Singkat cerita, setelah menitipkan pengawasan
kelima anaknya kepada kedua istrinya, dimana dimasa pembuangannya di Belongas –
Lombok Selatan, hidup I Gusti Ketut Kebon sangat menderita. Untuk dapat
bertahan hidup saja hanya bergantung sebagai Penunggu Taman.
Namun kemudian setelah
sekitar sebulan hidup di pembuangannya di Belongas – Lombok Selatan, tiba-tiba
turunlah hujan angin saat tengah malam, dan I Gusti Ketut Kebon melihat sosok seorang
perempuan yang tidak lain adalah Ida
Bhatari Gunung Pangsung.
Yang kemudian Beliau bersabda
kepada I Gusti Ketut Kebon: ‘Pulanglah sekarang, sudah tidak ada apa-apa
lagi’.
Setelah bersabda
demikian, lantas menghilanglah Ida Bhatari Gunung Pangsung, dan I Gusti Ketut
Kebon segera melangkah pulang ke rumah di Tanjung – Lombok Utara menemui dan
berkumpul kembali bersama kedua istri dan kelima anaknya.
Begitulah moral dan tanggung jawab yang harus diemban I Gusti
Ketut Kebon melaksanakan tugas mencari
pembuktian di lapangan yang beresiko tinggi, meskipun dengan taruhan jabatan, taruhan keluarga, bahkan taruhan
hidup, melalui berbagai macam fitnah sekalipun, sehingga pada akhirnya
kebenaran selalu menyertai Beliau (kedatangan Ida Bhatari Gunung Pangsung) dan
pulang kembali dengan selamat.
Dituturkan selanjutnya, dalam
perjalanannya dari Belongas – Lombok Selatan menuju Tanjung – Lombok Utara, I
Gusti Ketut Kebon harus melewati Wilayah Cakranegara terlebih dahulu. Namun
sebelum tiba di pusat Cakranegara, masih di sekitar Cakranegara selatan, I Gusti
Ketut Kebon banyak menjumpai orang-orang yang membawa sikepan / senjata.
Melihat situasi yang sedemikian rupa, I Gusti Ketut Kebon memutuskan untuk
mampir saja ke keluarganya di Karang Sidemen, untuk menanyakan apa yang
sebenarnya telah terjadi. Setelah mendapat penjelasan bahwa akan terjadi
peperangan antara Kerajaan Cakranegara dan Kerajaan Mataram, kemudian besoknya
I Gusti Ketut Kebon melanjutkan perjalanannya pulang menuju Tanjung – Lombok Utara.
10 tahun kemudian setelah I Gusti
Ketut Kebon berkumpul kembali bersama kedua istri dan kelima anaknya tanpa
kekurangan apapun, meletuslah peperangan antara Kerajaan Cakranegara dengan
Kerajaan Mataram.

**CUPLIKAN DATA**
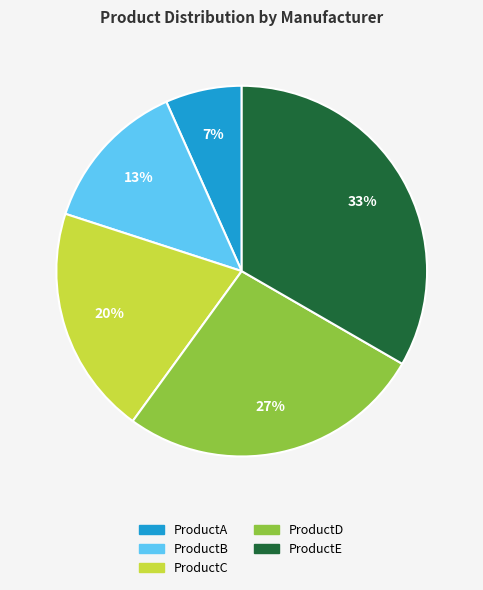

To the nearest percent, what is the difference between the ProductD and ProductC slice percentages?

7%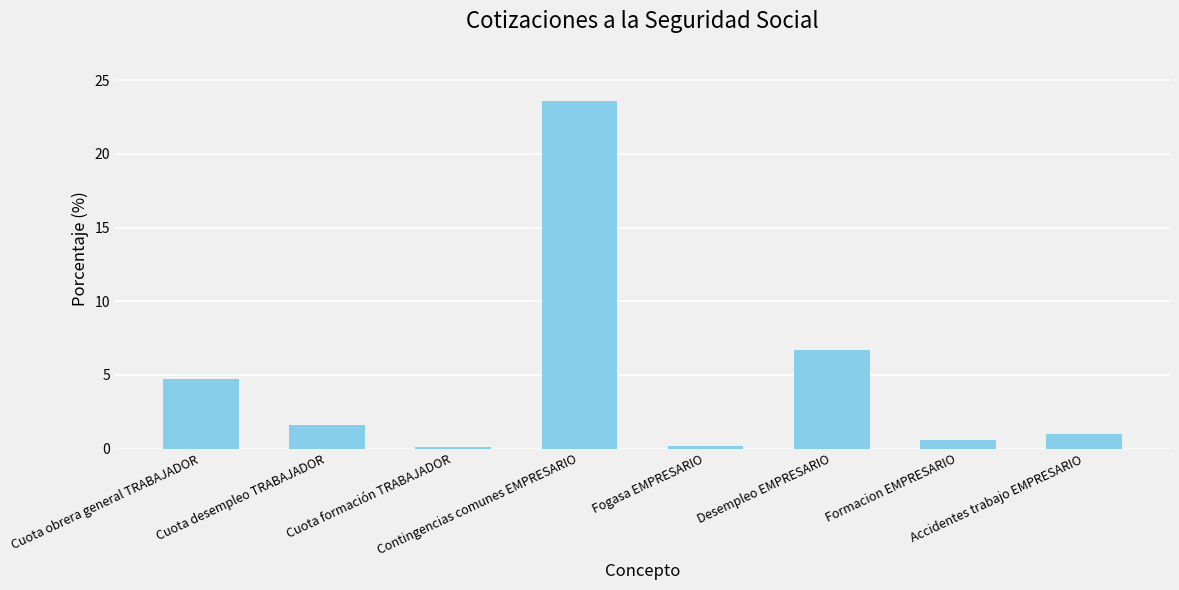

What is the value of the 4th bar from the left?

23.6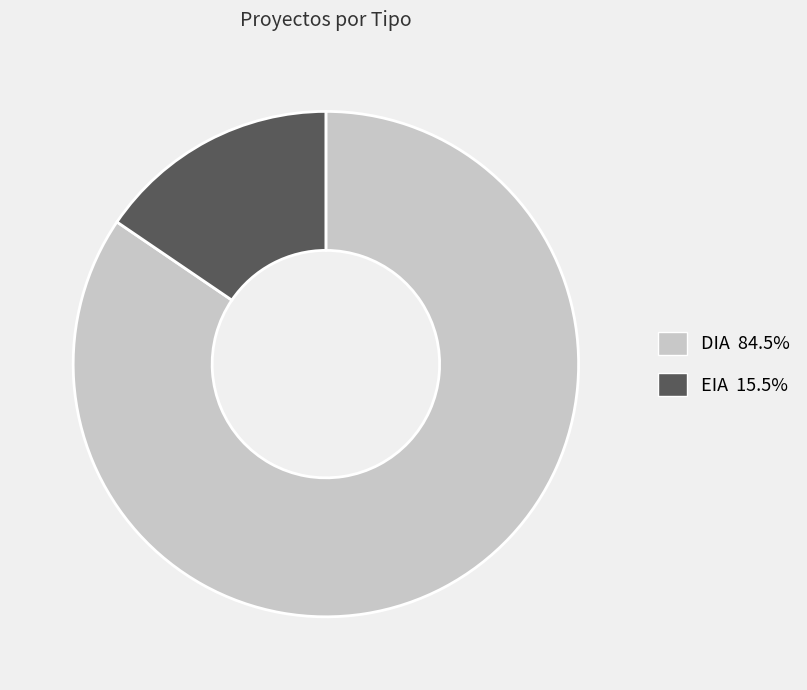

Which has a higher value, EIA or DIA?

DIA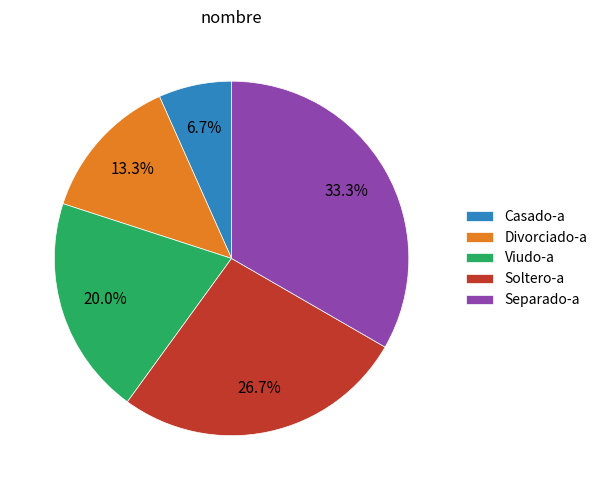

To the nearest percent, what is the combined percentage of Viudo-a and Separado-a?

53%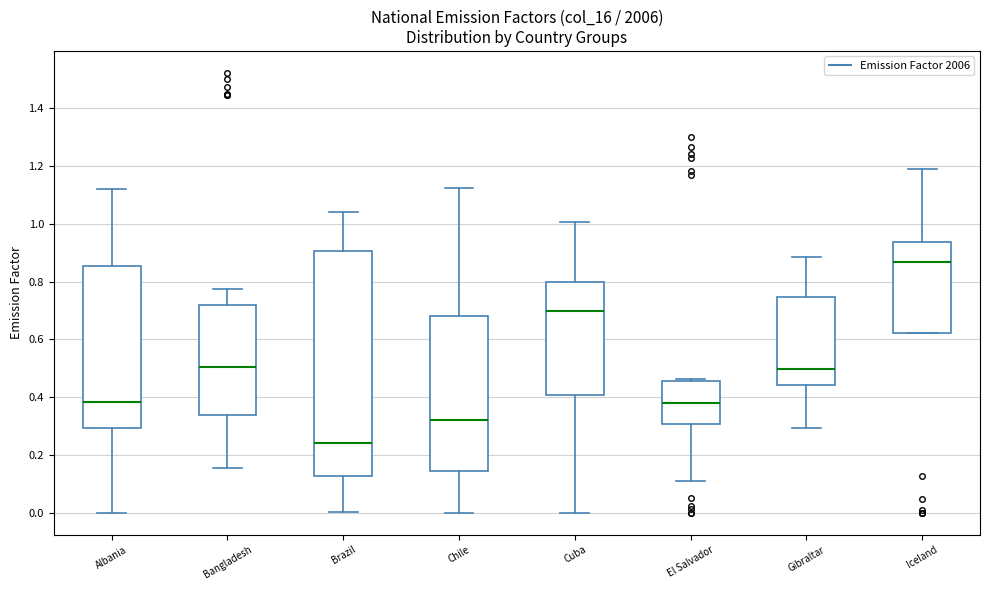

Which box has the highest median line?

Iceland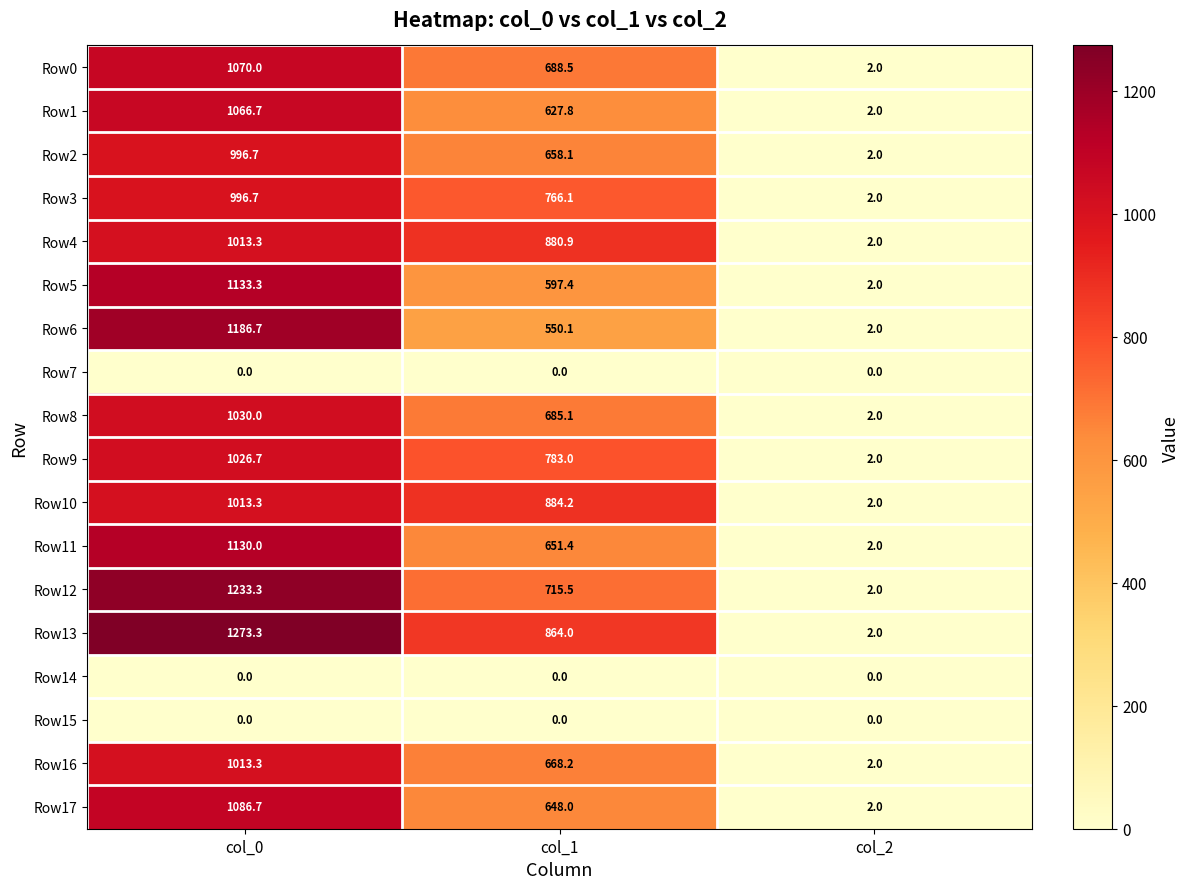

What is the average value of the Row0 series?

586.8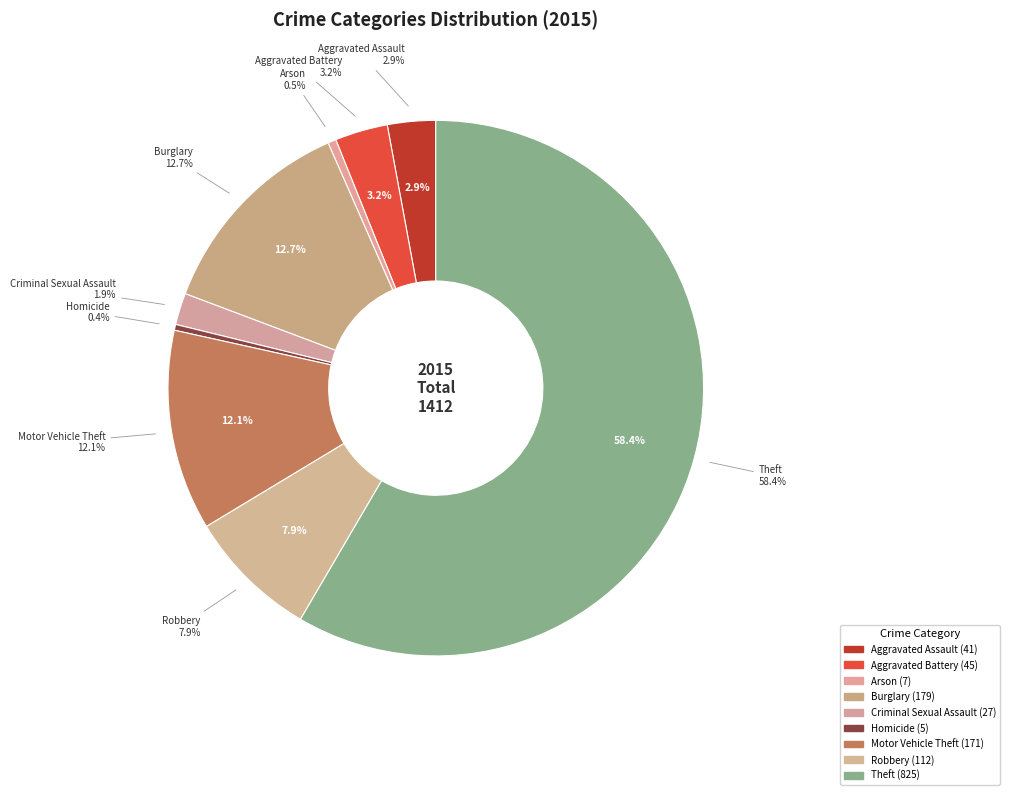

The Burglary slice represents 13% of the pie. True or false?

True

**TUGAS ANDA**
**A.** Menurut teks, ke mana I Gusti Ketut Kebon singgah untuk menanyakan apa yang sebenarnya telah terjadi?
**B.** Salin kata demi kata bagian teks yang dimulai dengan "Yang kemudian Beliau" dan berlanjut sampai "kembali dengan selamat.".
**C.** Tentukan apakah setiap pernyataan berikut sesuai dengan teks. Jawab ya atau tidak, lalu kutip kata-kata teks yang menentukannya.
(i) Ida Bhatari Gunung Pangsung muncul pada tengah malam ketika turun hujan angin.
(ii) Dalam perjalanan pulang ke Tanjung, I Gusti Ketut Kebon tidak singgah di mana pun.
(iii) Peperangan antara Kerajaan Cakranegara dan Kerajaan Mataram meletus lima tahun setelah I Gusti Ketut Kebon berkumpul kembali dengan keluarganya.

**KUNCI JAWABAN**
**A.** Ke keluarganya di Karang Sidemen.

**B.**
Yang kemudian Beliau bersabda
kepada I Gusti Ketut Kebon: ‘Pulanglah sekarang, sudah tidak ada apa-apa
lagi’.
Setelah bersabda
demikian, lantas menghilanglah Ida Bhatari Gunung Pangsung, dan I Gusti Ketut
Kebon segera melangkah pulang ke rumah di Tanjung – Lombok Utara menemui dan
berkumpul kembali bersama kedua istri dan kelima anaknya.
Begitulah moral dan tanggung jawab yang harus diemban I Gusti
Ketut Kebon melaksanakan tugas mencari
pembuktian di lapangan yang beresiko tinggi, meskipun dengan taruhan jabatan, taruhan keluarga, bahkan taruhan
hidup, melalui berbagai macam fitnah sekalipun, sehingga pada akhirnya
kebenaran selalu menyertai Beliau (kedatangan Ida Bhatari Gunung Pangsung) dan
pulang kembali dengan selamat.

**C.**
(i) Ya: "tiba-tiba turunlah hujan angin saat tengah malam, dan I Gusti Ketut Kebon melihat sosok seorang perempuan yang tidak lain adalah Ida Bhatari Gunung Pangsung"
(ii) Tidak: "I Gusti Ketut Kebon memutuskan untuk mampir saja ke keluarganya di Karang Sidemen"
(iii) Tidak: "10 tahun kemudian setelah I Gusti Ketut Kebon berkumpul kembali bersama kedua istri dan kelima anaknya"